● **WHAT YOU NEED TO DO**
Your answer should be one number: the count of lines in these entries that hold the word "elbow".

● **SUPPLIED MATERIAL**
┄┄┄┄┄┄┄┄┄┄

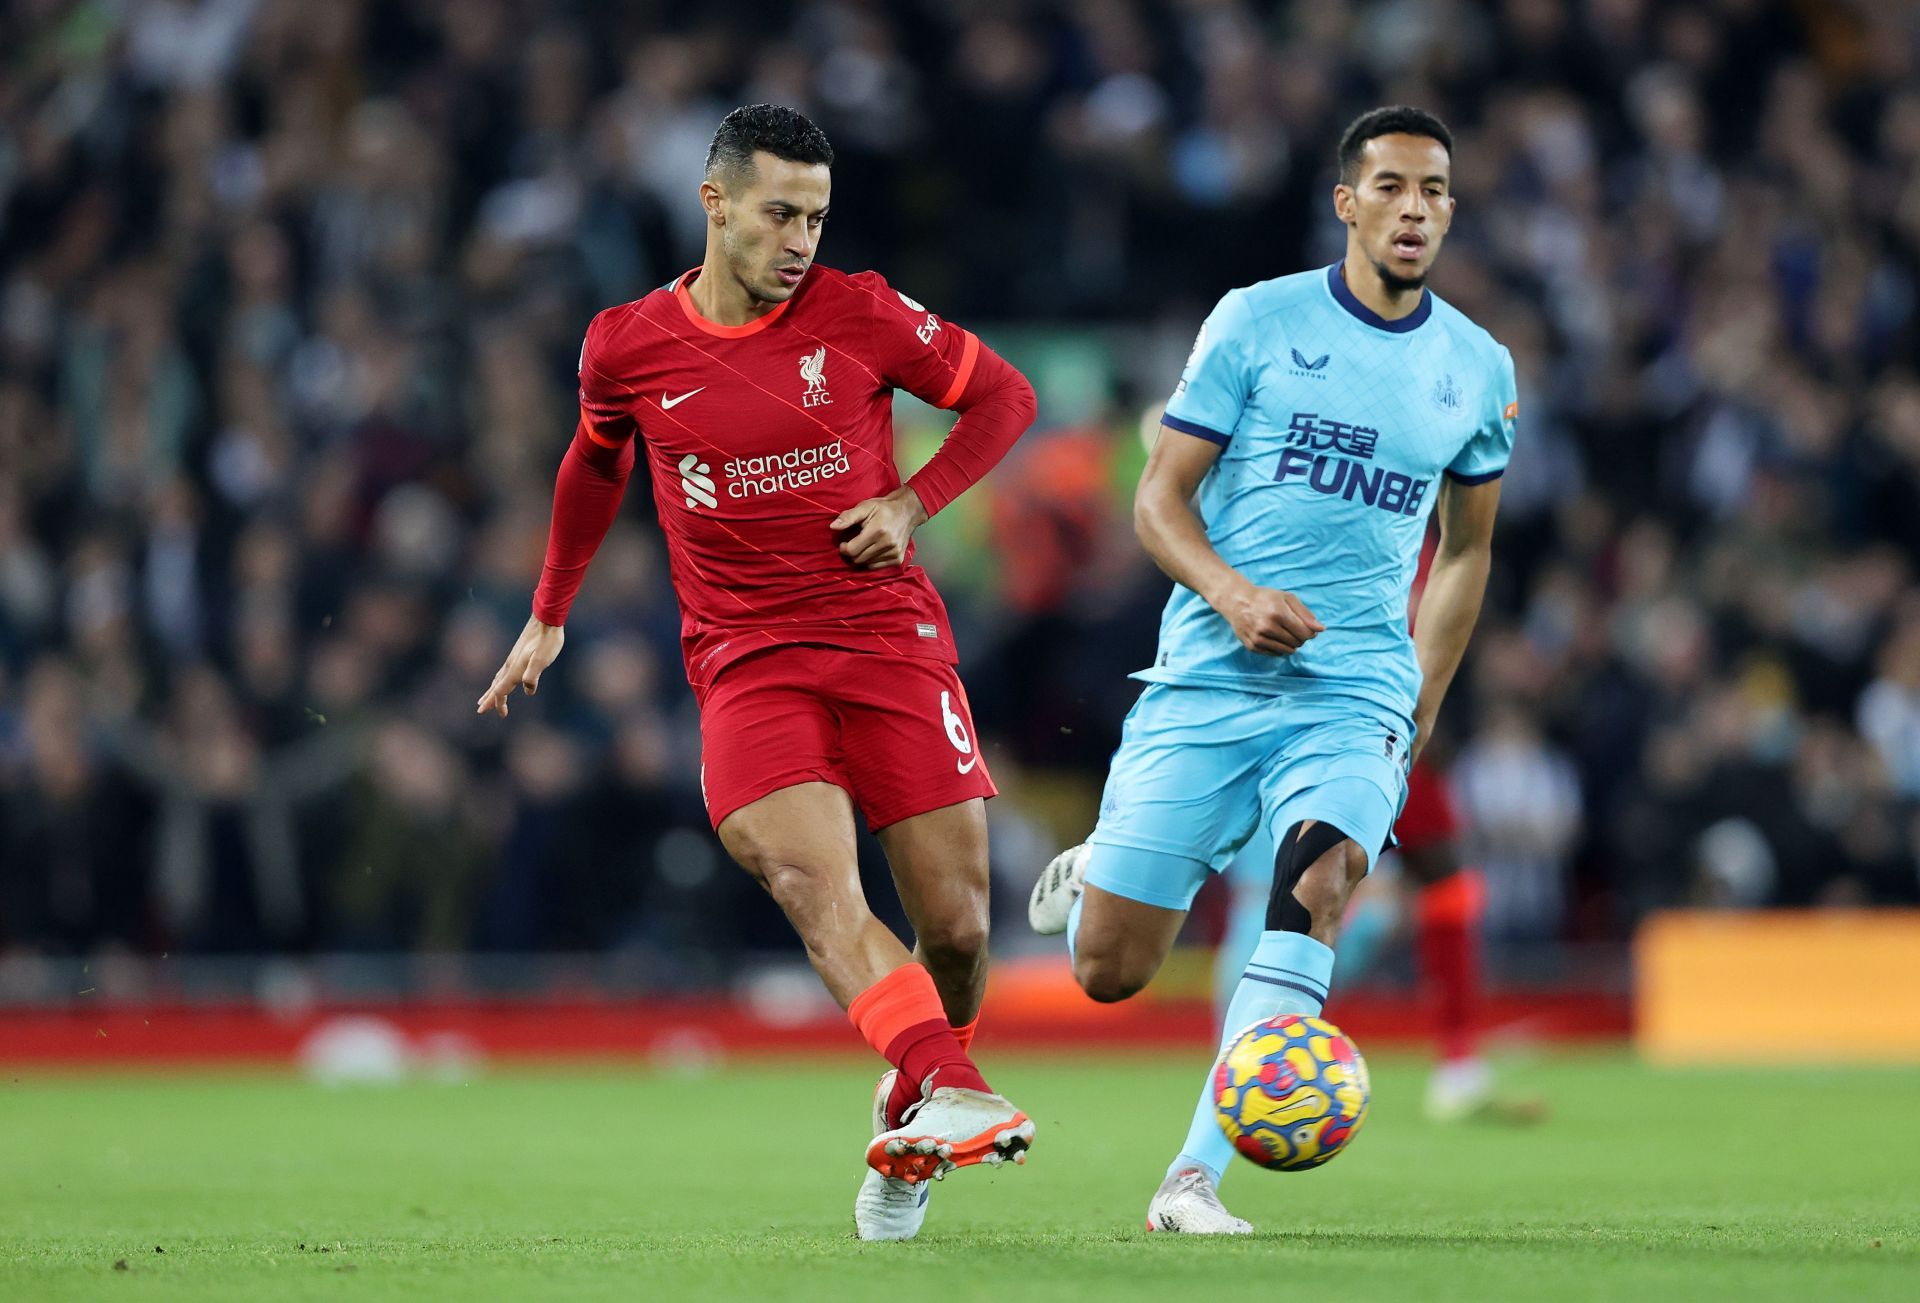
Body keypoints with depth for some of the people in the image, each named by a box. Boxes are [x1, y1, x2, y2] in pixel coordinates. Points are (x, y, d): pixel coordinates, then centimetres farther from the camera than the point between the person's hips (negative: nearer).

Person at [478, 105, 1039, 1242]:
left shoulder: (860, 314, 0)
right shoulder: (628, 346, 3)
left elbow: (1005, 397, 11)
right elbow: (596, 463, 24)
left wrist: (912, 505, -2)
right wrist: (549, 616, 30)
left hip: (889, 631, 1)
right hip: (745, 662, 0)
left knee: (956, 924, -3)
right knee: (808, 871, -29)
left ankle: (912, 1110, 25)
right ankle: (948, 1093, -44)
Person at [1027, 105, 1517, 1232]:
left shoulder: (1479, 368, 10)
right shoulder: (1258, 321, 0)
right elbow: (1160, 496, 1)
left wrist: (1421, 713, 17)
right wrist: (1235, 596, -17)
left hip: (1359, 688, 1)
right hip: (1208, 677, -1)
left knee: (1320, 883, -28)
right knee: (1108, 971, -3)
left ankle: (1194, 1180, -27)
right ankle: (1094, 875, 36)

┄┄┄┄┄┄┄┄┄┄

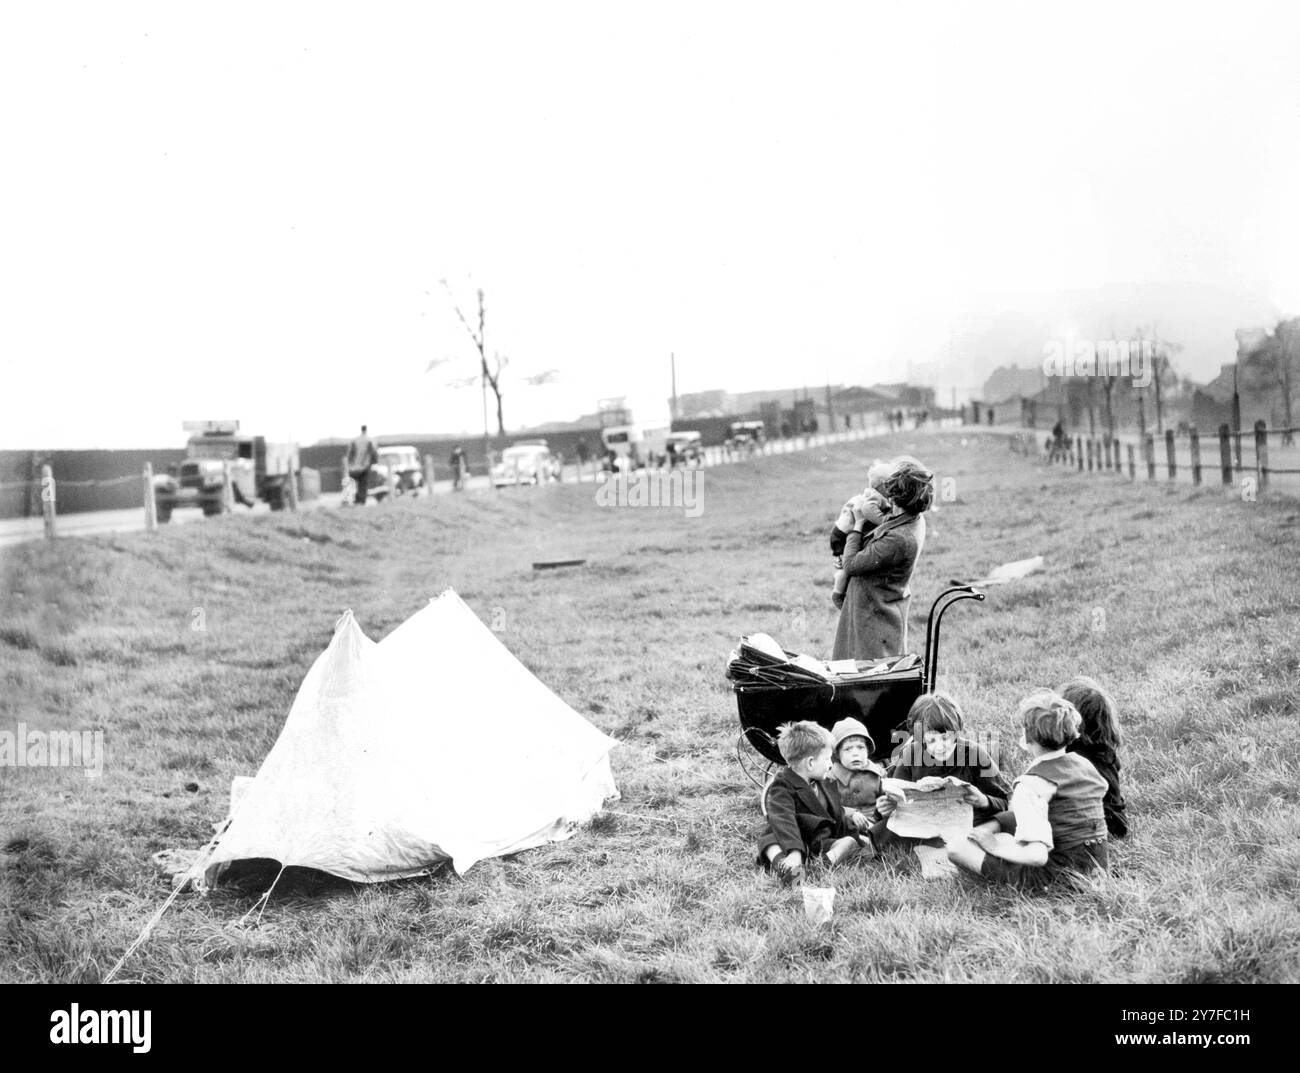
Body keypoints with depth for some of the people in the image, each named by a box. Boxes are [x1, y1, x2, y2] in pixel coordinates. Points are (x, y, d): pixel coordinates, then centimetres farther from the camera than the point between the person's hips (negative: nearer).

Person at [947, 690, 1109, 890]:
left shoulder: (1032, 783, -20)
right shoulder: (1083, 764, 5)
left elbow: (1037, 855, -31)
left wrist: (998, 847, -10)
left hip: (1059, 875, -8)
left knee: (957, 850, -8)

┄┄┄┄┄┄┄┄┄┄

● **COMPLETED TASK**
4